Billionaire Elon Musk, chief executive officer of Tesla Motors Inc., listens during the StartmeupHK Venture Forum in Hong Kong, China, on Tuesday, Jan. 26, 2016.
Justin Chin | Bloomberg | Getty Images
Billionaire Elon Musk, chief executive officer of Tesla Motors Inc., listens during the StartmeupHK Venture Forum in Hong Kong, China, on Tuesday, Jan. 26, 2016.

Neuroscientists have been quick to challenge recent statements from Tesla CEO Elon Musk and Facebook executive Regina Dugan about their plans for brain-scanning research as unrealistic and far-fetched.
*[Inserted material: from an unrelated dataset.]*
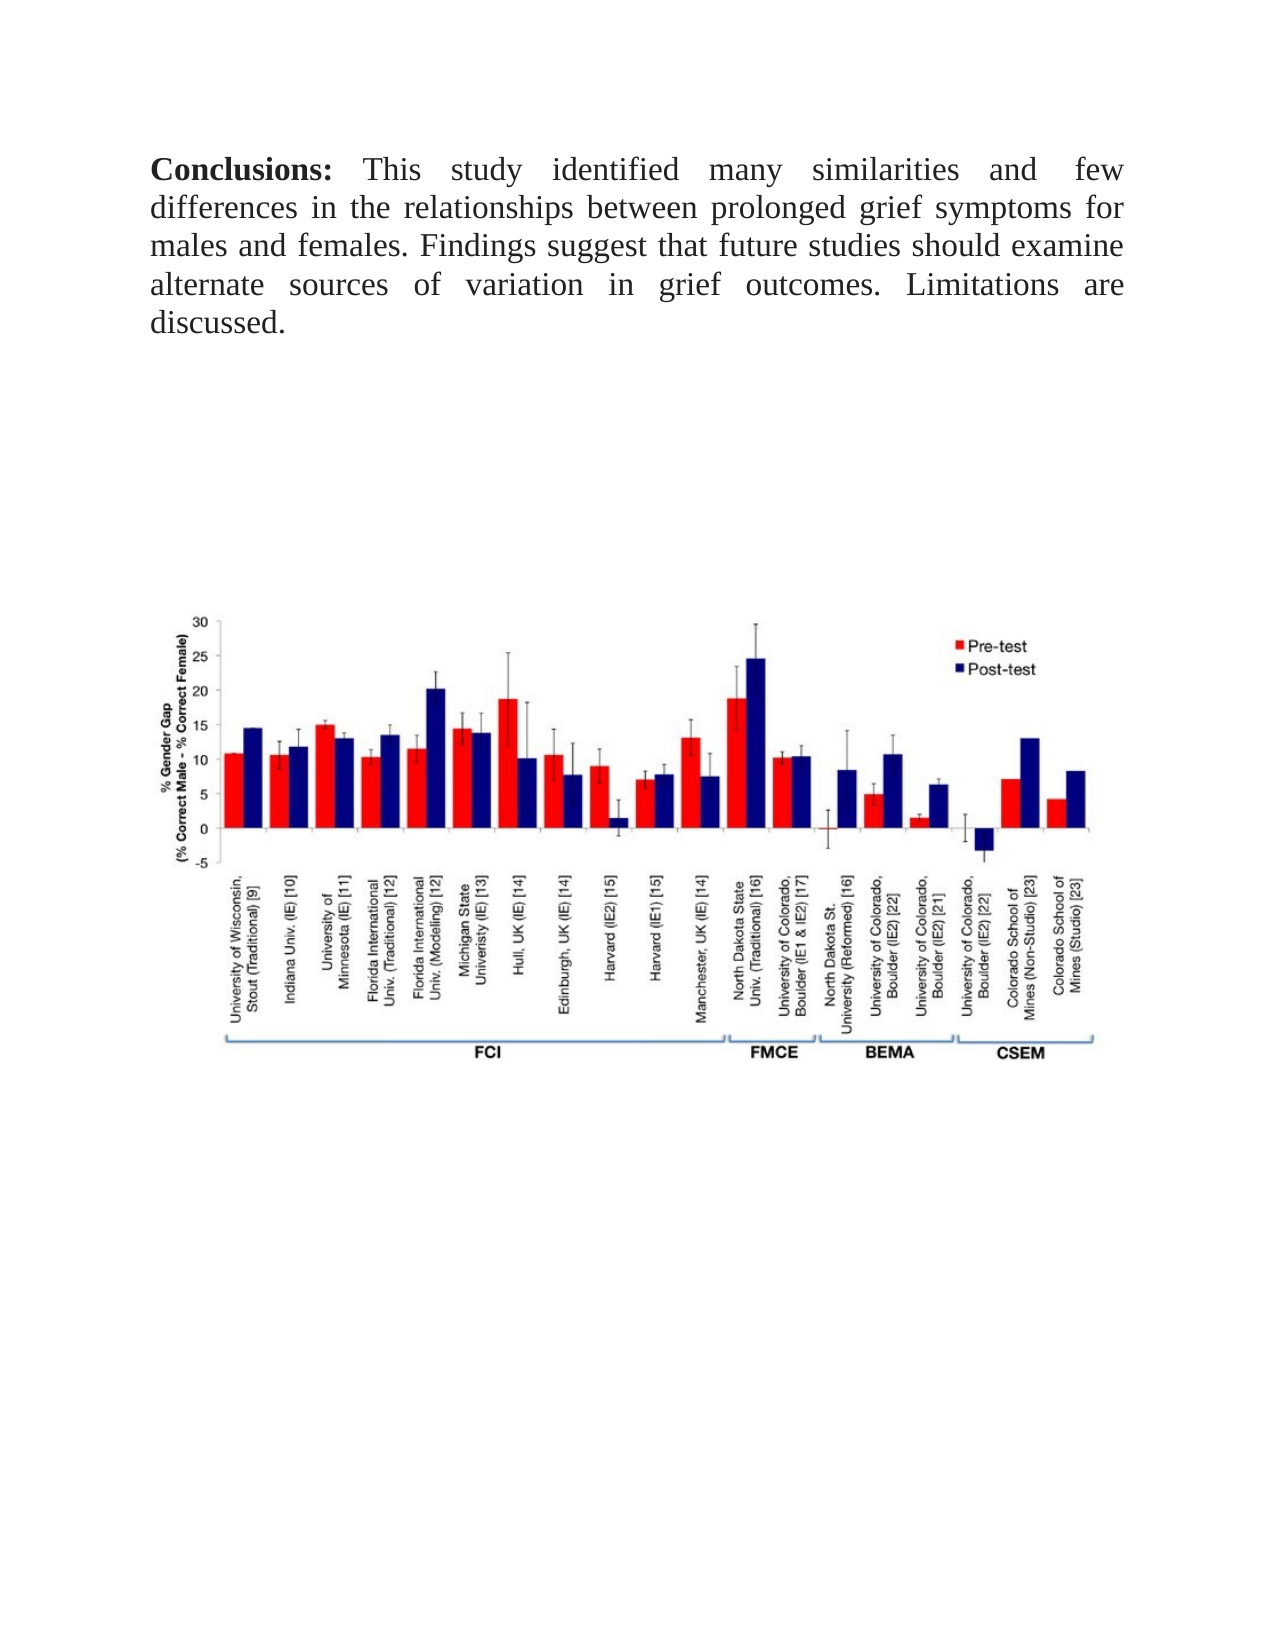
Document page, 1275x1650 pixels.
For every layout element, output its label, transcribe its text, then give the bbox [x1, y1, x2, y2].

text Conclusions: This study identified many similarities and few differences in the relationships between prolonged grief symptoms for males and females. Findings suggest that future studies should examine alternate sources of variation in grief outcomes. Limitations are discussed. [150, 149, 1125, 341]
picture [153, 612, 1103, 1064]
Yet sweeping promises of transformative technologies and overly aggressive timelines that are short on details are nothing new for Silicon Valley. (If they weren't, we'd all have a flying, self-driving car in the garage already.)

What is new about these efforts are the relatively pessimistic — some might say realistic —assumptions behind them.
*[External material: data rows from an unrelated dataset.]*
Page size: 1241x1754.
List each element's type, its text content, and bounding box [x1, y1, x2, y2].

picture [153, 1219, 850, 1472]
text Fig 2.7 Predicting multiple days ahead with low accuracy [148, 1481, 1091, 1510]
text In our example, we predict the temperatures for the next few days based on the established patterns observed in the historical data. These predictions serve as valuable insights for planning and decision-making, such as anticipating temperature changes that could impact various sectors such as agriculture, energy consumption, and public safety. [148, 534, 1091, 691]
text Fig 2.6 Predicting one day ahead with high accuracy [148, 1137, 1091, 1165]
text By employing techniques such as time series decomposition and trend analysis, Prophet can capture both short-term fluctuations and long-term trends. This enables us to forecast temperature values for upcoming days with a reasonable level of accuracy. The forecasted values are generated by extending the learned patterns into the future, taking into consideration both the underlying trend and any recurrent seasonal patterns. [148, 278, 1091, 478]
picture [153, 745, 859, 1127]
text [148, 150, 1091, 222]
Unlike the usual, unbridled optimism about technology changing the world for the better, both Dugan and Musk have suggested that mind-reading systems may be needed to help humans counter the ill effects of other technologies their industry is busy building.

In other words — the human race may need telepathy to help it survive the dystopian future that Silicon Valley itself is helping to create.

Musk, for example, said the rationale behind his company Neuralink is to allow humans to communicate without words via incredibly small implants.

Humans who can communicate as fast as a computer — via electrodes implanted in their skulls — will, in Musk's view, have a better chance of surviving a future dominated by super-intelligent machines than humans without such enhancement.

"That's the aspiration, to avoid artificial intelligence becoming [the] other," Musk said in a tweet.

Dugan, for her part, was circumspect about the effects that social networks such as Facebook have wrought on society — during a keynote speech to hundreds of Facebook developers.

While technology "has allowed us to connect to people a world away," she said, "it's come at the cost of connecting with those closest to us," she said to the company's F8 conference.

"We'd all be better off if we looked up [from our keyboards and smartphones] more often," Dugan said.

The comments echo those made this year by other tech executives, including Jack Ma, founder and chairman of Alibaba.

In 30 years, corporate CEO jobs could be filled with robots, as artificial intelligence inflicts pain on humans, Ma has said.

All this self-reflection is new to the industry, and could provide some small comfort to those who worry about the impact of technology on society.

And that development — unlike the far-off brain-to-text interface that Dugan and Musk previewed — could affect all users of technology sooner rather than later.